**Problems to work on:**
a - Write out the part of the blog post on working-class jobs starting with "Something needs to" and going on through "driven American society.".
b - Rewrite the paragraph of the blog post on working-class jobs that begins "The reality is that we need skilled labor" as a short list that keeps its main facts.
c - Answer these questions from the blog post on working-class jobs, one per line:
(i) Which newspaper does David Brooks write for?
(ii) In which two years did working-class voters vote in droves to oust the GOP?
(iii) What yearly cost is given for health care?

**Excerpt to read:**
As always, I love the way David Brooks of the New York Times looks at the world.
In today's column, he addresses the problems for the United States in the lack of ideas for how to put blue collar, working class Americans back to work in "the Heartland." The reality is that since America lost its manufacturing base, this segment of the population has been losing ground. For that reason they voted in droves to oust the GOP in 2006 and 2008. However, since that time, they feel like they have seen no benefit - other than unemployment benefits - from the Democrats and the attempts to "stimulate the economy." Thus, they sent the Democrats home.
The reality is that we need skilled labor, and we need jobs for the laborers. The jobs need to provide a living wage for working class people, so they can buy houses and send their kids to college. Brooks addresses some of the irony of this demographic that struggles to pay the bills on $40,000 a year, yet seems to have an Xbox and a smartphone and cable. Of course, those items cost a couple hundred dollars, but health care is $12,000 a year, and college educations run into the tens of thousands.
Something needs to be done, and my feeling is that it will take a complex blend of taxpayer backed infrastructure and higher education spending, along with a tax code that frees up money for small business investment and the entrepreneurial spirit and innovation that has always driven American society.

**Recorded data:**
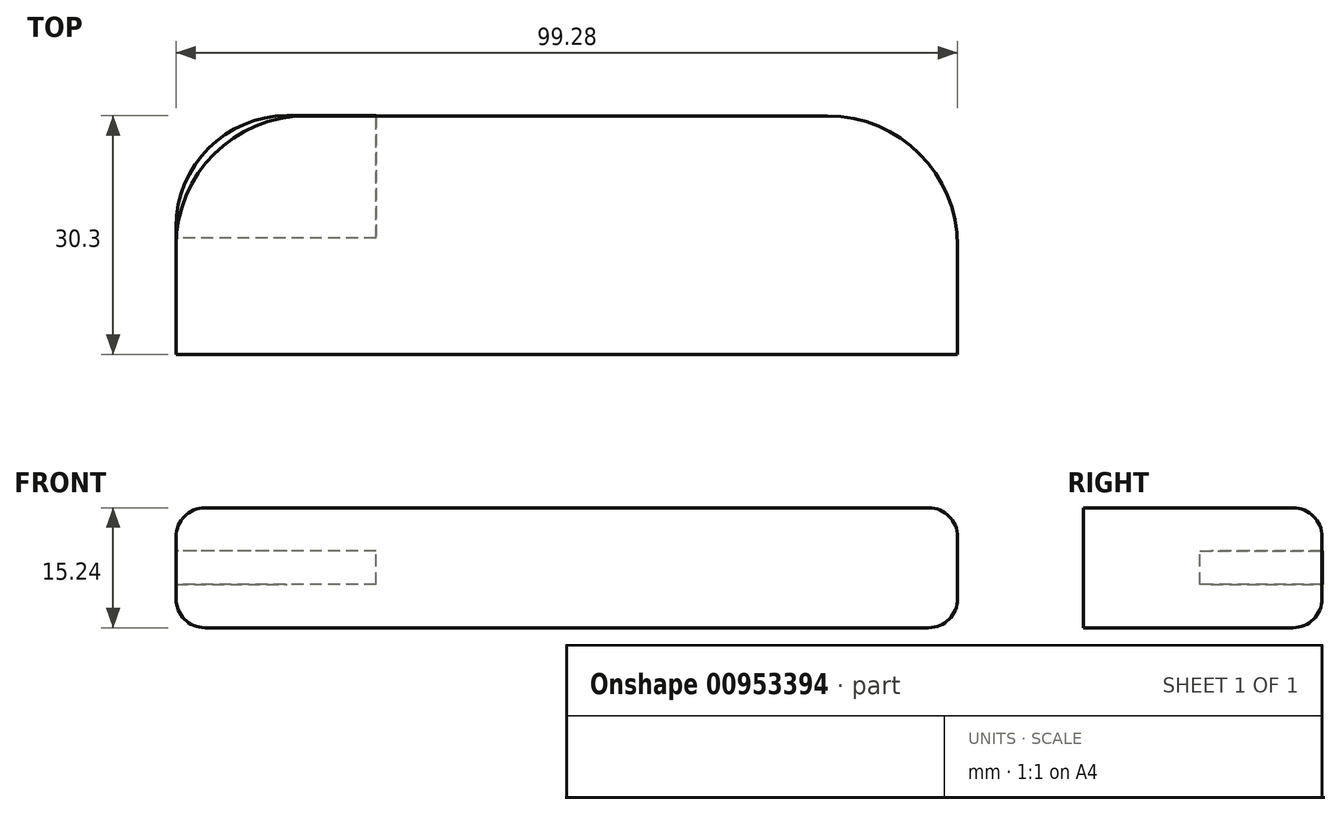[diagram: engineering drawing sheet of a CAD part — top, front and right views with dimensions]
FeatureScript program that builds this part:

**Task-by-task results:**
a -
Something needs to be done, and my feeling is that it will take a complex blend of taxpayer backed infrastructure and higher education spending, along with a tax code that frees up money for small business investment and the entrepreneurial spirit and innovation that has always driven American society.

b -
- Skilled labor is needed, along with jobs for the laborers.
- The jobs need to pay a living wage so working-class people can buy houses and send their kids to college.
- Brooks points to an irony: people struggling on $40,000 a year seem to have an Xbox, a smartphone and cable.
- Those items cost a couple hundred dollars, but health care is $12,000 a year, and college educations run into the tens of thousands.

c -
(i) The New York Times
(ii) 2006 and 2008
(iii) $12,000 a year